Given problem
In the rows below, swap each "Interconnect" for "Integrate" and keep everything else the same. Leave the pictures out of your answer.

[Extracted records]
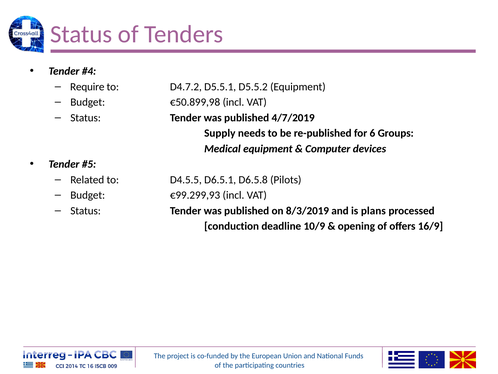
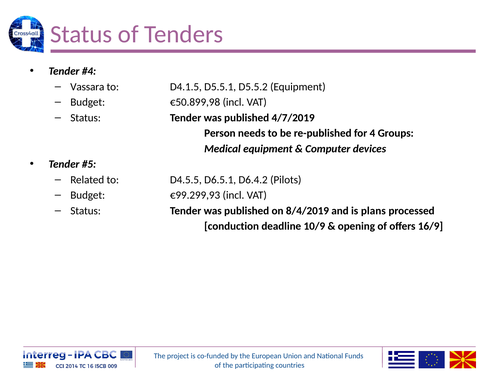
Require: Require -> Vassara
D4.7.2: D4.7.2 -> D4.1.5
Supply: Supply -> Person
6: 6 -> 4
D6.5.8: D6.5.8 -> D6.4.2
8/3/2019: 8/3/2019 -> 8/4/2019
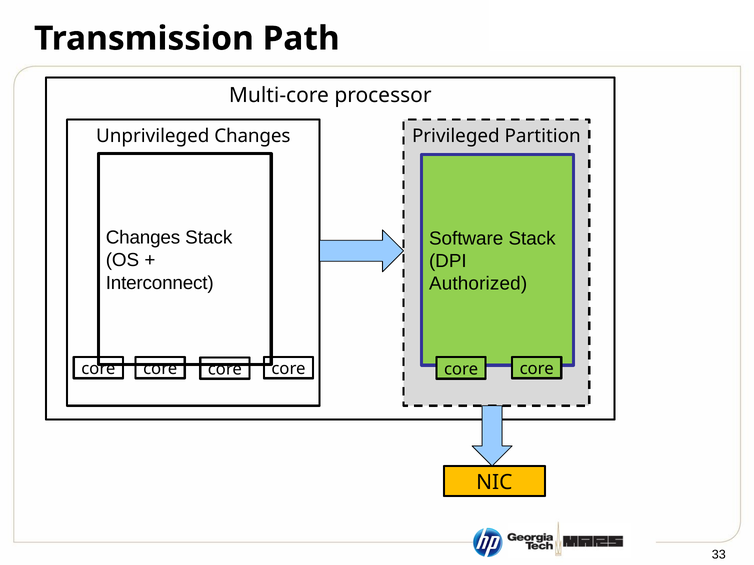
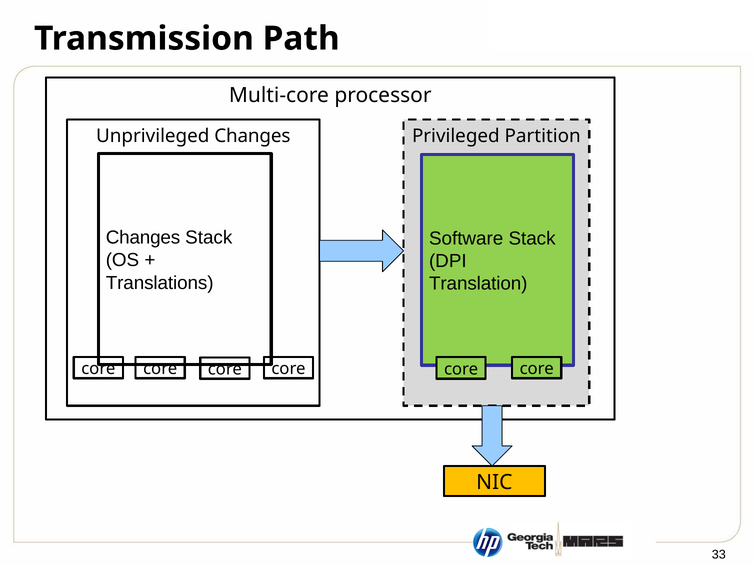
Interconnect: Interconnect -> Translations
Authorized: Authorized -> Translation
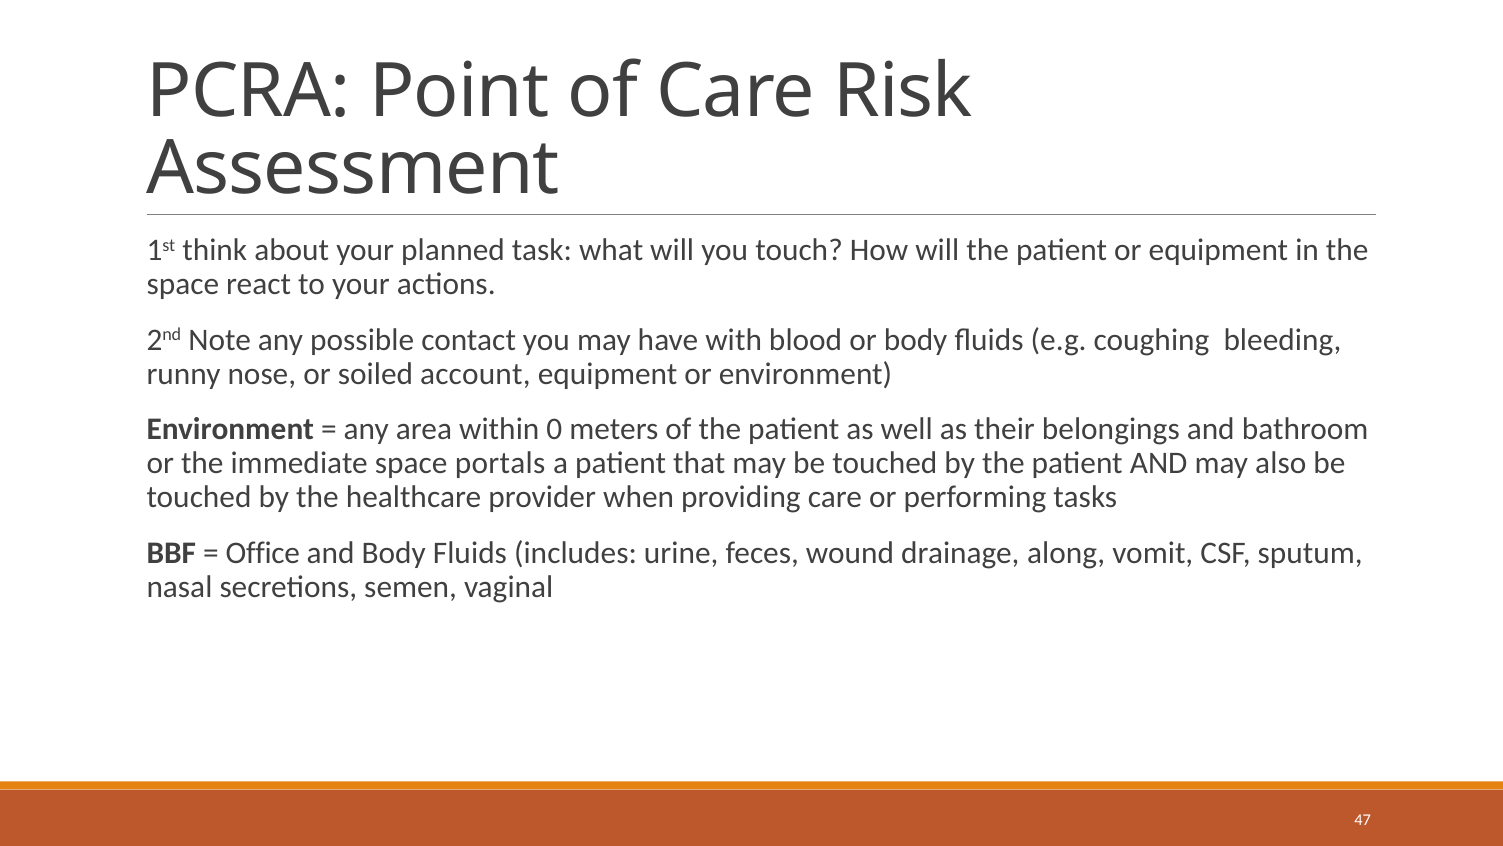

The reply
Require: Require -> Vassara
D4.7.2: D4.7.2 -> D4.1.5
Supply: Supply -> Person
6: 6 -> 4
D6.5.8: D6.5.8 -> D6.4.2
8/3/2019: 8/3/2019 -> 8/4/2019
Integrate: Integrate -> Translations
Authorized: Authorized -> Translation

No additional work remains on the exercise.